Dans le massif des Corbières, déjà sinistré par l’un des incendies les plus dévastateurs de ces dernières décennies début août, près de 2 000 à 2 500 personnes se sont rassemblées en rave party dans la nuit du vendredi 29 au samedi 30 août à Fontjoncouse, en plein cœur d’une zone encore interdite et meurtrie. Une inconscience qui suscite colère, indignation… et une solidarité vocale du monde rural, notamment des chasseurs, touchés eux aussi par la catastrophe écologique.
Une zone encore à vif
L’incendie, parti le 5 août de Ribaute, a parcouru près de 20 000 hectares, détruit des dizaines d’habitations, blessé 25 personnes dont plusieurs pompiers, et coûté la vie à une habitante ayant refusé d’évacuer. C’était le désastre forestier le plus grave en Méditerranée depuis plus de cinquante ans.
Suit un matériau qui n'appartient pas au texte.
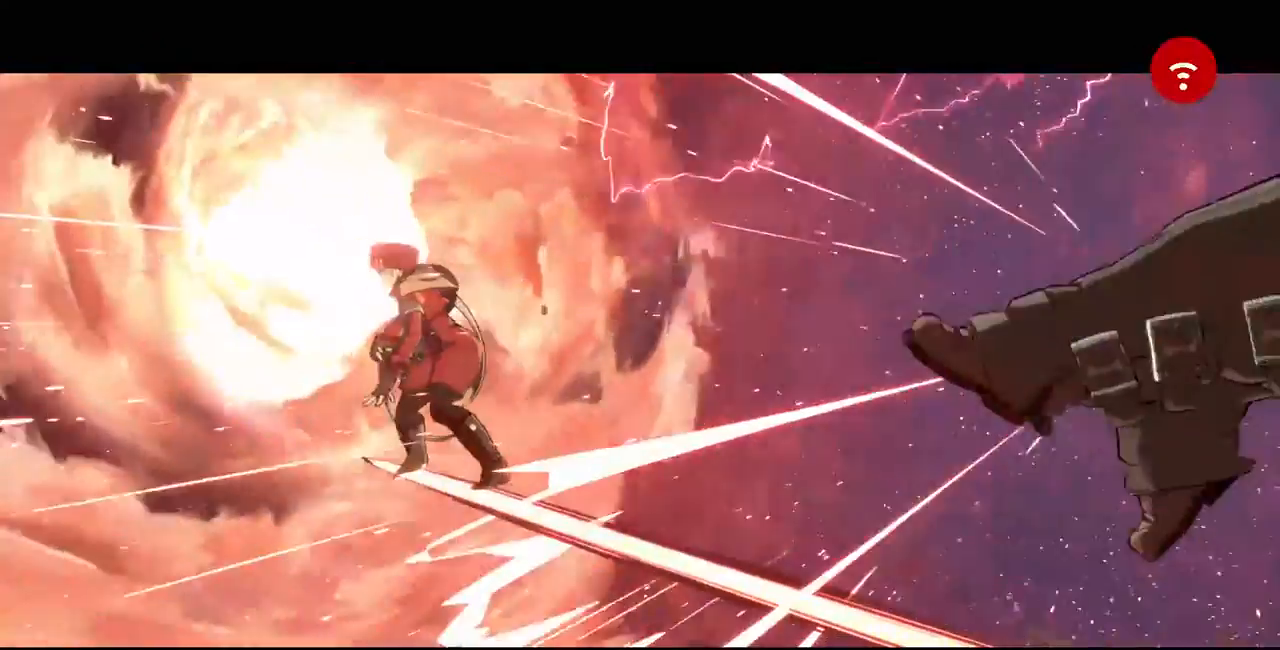
{"dt_ms": 520, "buttons": ["DPAD_DOWN"], "events": [[320, "DPAD_DOWN", "down"]]}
Une interdiction totale de circulation avait été mise en place par arrêté préfectoral dans cette zone, en raison de la “ dangereuse et sévère ” menace d’un réveil du feu. Malgré cela, la rave a attiré des milliers de teufeurs : 2 000 selon la préfecture, jusqu’à 2 500 selon d’autres sources.
L’indignation monte
Le préfet de l’Aude, Alain Bucquet, a dénoncé « avec la plus grande fermeté ce rassemblement aussi dangereux pour les participants qu’indigne pour les habitants directement frappés par l’incendie » et a ordonné l’évacuation immédiate du site. Le ton est plus émotive encore chez le maire de Fontjoncouse, Christophe Tena : « Voir des gens faire la fête là où les autres ont tout perdu, c’est honteux. Ils ne respectent rien ». Le chef triplement étoilé Gilles Goujon, dont le restaurant se trouve dans la commune, s’est dit « abominé » par cette fête :« Ils viennent danser sur nos cendres… la rave à cet endroit-là, à ce moment-là, c’est intolérable. »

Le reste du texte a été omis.